Chivasso, nuova tecnica contro il dolore da tumore al pancreas: all’Asl To4 arriva la radiofrequenza
Un trattamento innovativo per alleviare il dolore causato dal tumore al pancreas è ora disponibile all’Ospedale di Chivasso. In occasione della 25ª Giornata Nazionale del Sollievo, in programma il 31 maggio, l’Asl To4 ha presentato l’introduzione della neurolisi dei nervi splancnici mediante radiofrequenza termica, una procedura mininvasiva che consente di ridurre in modo significativo la sofferenza dei pazienti oncologici affetti da dolore addominale severo e persistente.
La nuova tecnica viene proposta nell’ambito del Dipartimento Oncologico dell’Asl To4 diretto dal dottor Giorgio Vellani ed è eseguita dal Servizio di Terapia Antalgica dell’Ospedale di Chivasso, guidato dal dottor Paolo Pais e inserito nella struttura complessa di Anestesia e Rianimazione diretta dal dottor Carlo Frangioni.
L’intervento, effettuato sotto guida radiologica, permette di interrompere in modo selettivo e duraturo la trasmissione del dolore provocato dalla neoplasia pancreatica. La procedura dura mediamente tra i 30 e i 45 minuti, non richiede anestesia generale e, nella maggior parte dei casi, consente al paziente di essere dimesso nella stessa giornata.
La radiofrequenza non rappresenta una cura per il tumore, ma costituisce un’importante opportunità terapeutica per le persone che convivono con un dolore non più adeguatamente controllato dai farmaci. L’obiettivo è migliorare la qualità della vita e ridurre il ricorso agli oppioidi, offrendo una risposta efficace a una delle problematiche più invalidanti della malattia.
Per strutturare il nuovo percorso assistenziale, nei giorni scorsi si è svolto un incontro multidisciplinare che ha coinvolto il Dipartimento Oncologico aziendale, l’Unità Operativa di Cure Palliative e il Servizio di Terapia Antalgica di Chivasso.

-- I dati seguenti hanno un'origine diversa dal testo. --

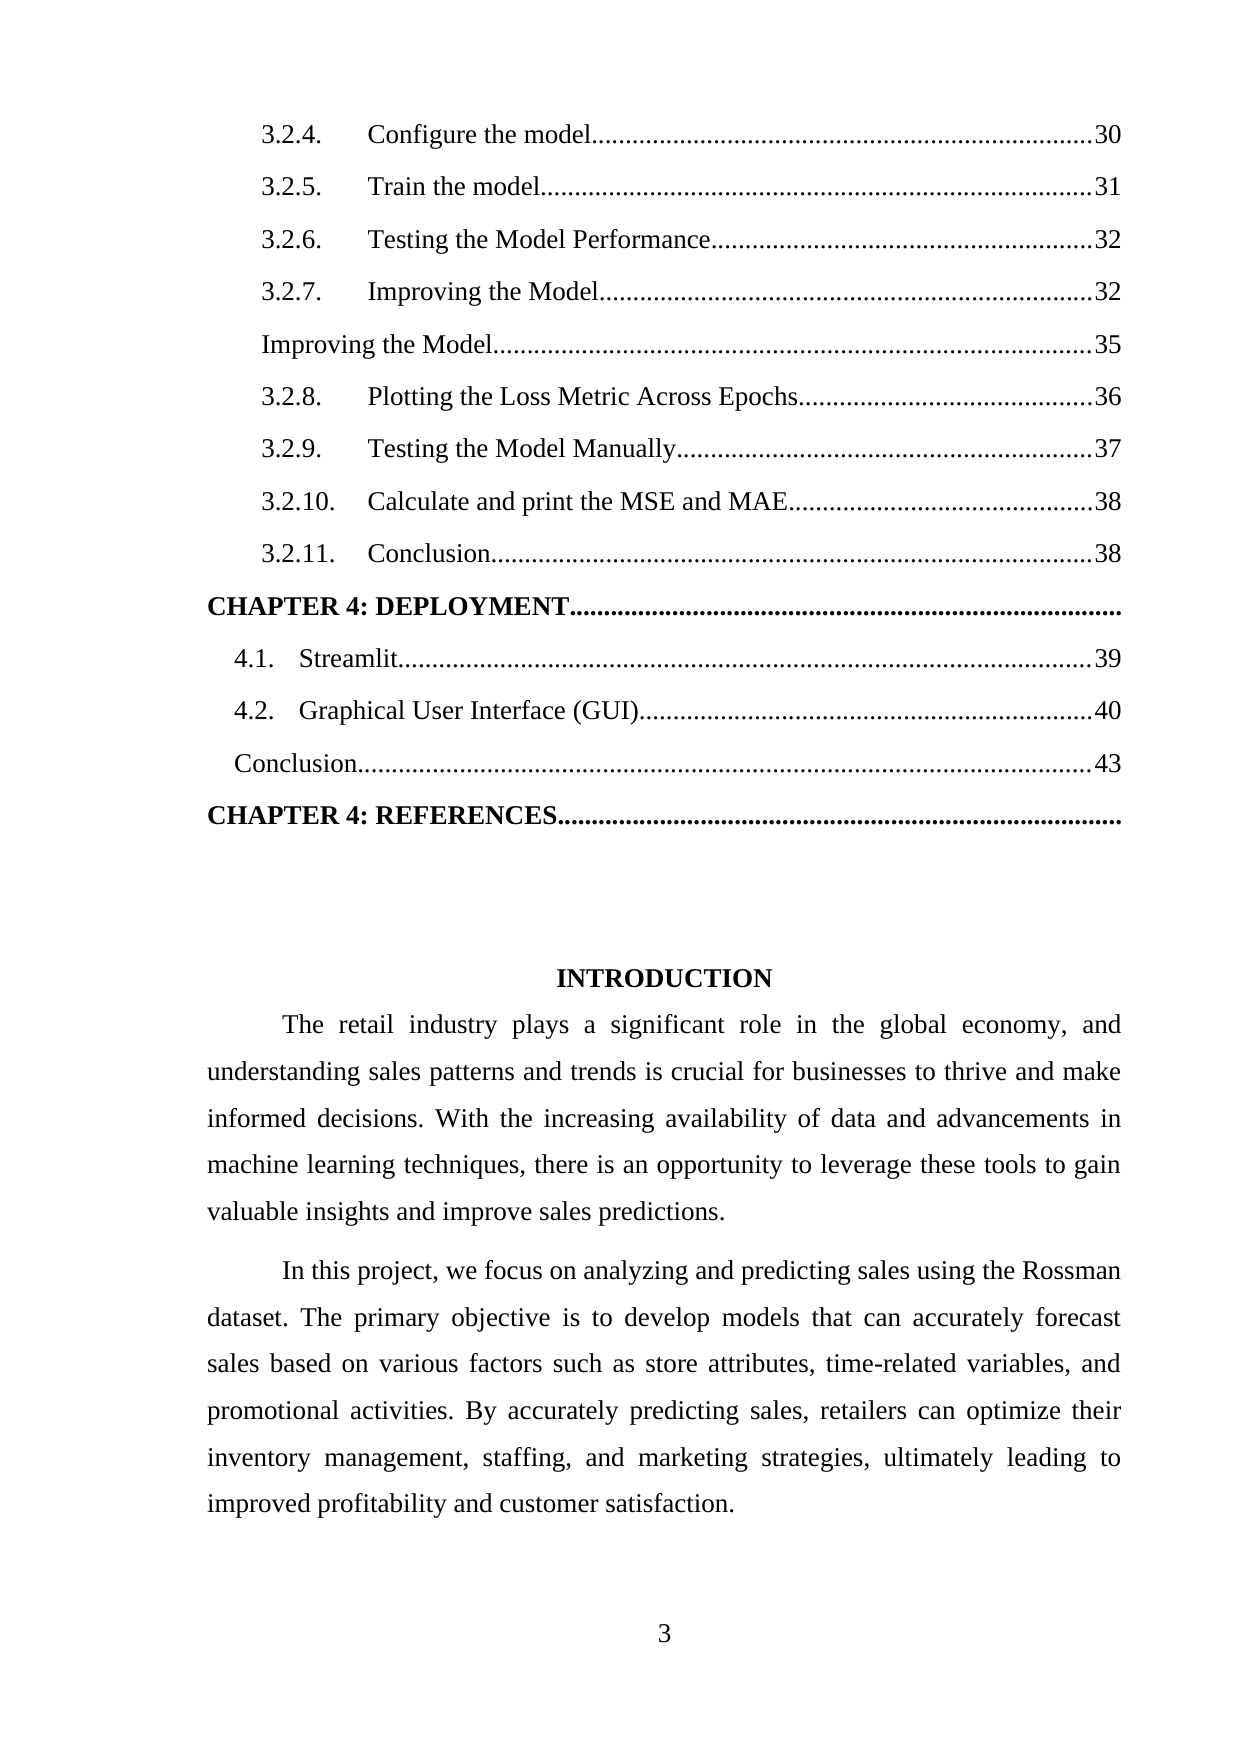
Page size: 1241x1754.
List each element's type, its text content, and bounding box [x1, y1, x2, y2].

Durante il confronto sono state definite le modalità di accesso alla procedura e i criteri di presa in carico dei pazienti candidabili al trattamento.
Il percorso prevede una valutazione integrata tra specialisti. I pazienti potranno essere segnalati dagli oncologi, dai medici delle cure palliative o dai medici di medicina generale e successivamente presi in carico dall’équipe dedicata alla terapia del dolore.
«La tecnica a radiofrequenza non cura il tumore, ma può restituire una reale qualità di vita a pazienti con dolore scarsamente controllato dai farmaci – spiegano i professionisti coinvolti nel progetto –. Rappresenta un passo concreto verso una gestione della sofferenza oncologica che sia non solo efficace, ma anche vicina ai luoghi di vita delle persone».
Sull’importanza dell’iniziativa interviene anche il direttore generale dell’Asl To4, Luigi Vercellino: «In occasione della Giornata Nazionale del Sollievo vogliamo ribadire il nostro impegno contro la sofferenza inutile. L’introduzione di questa tecnica dimostra che la lotta al dolore è per noi una priorità clinica ed etica tradotta quotidianamente nella pratica assistenziale».
L’introduzione della radiofrequenza rafforza ulteriormente la rete aziendale per la terapia antalgica, che comprende gli ambulatori dedicati degli ospedali di Chivasso, Ciriè, Lanzo e Ivrea, confermando la volontà dell’Asl To4 di portare sul territorio tecniche sempre più avanzate per migliorare la qualità dell’assistenza e della vita dei pazienti oncologici.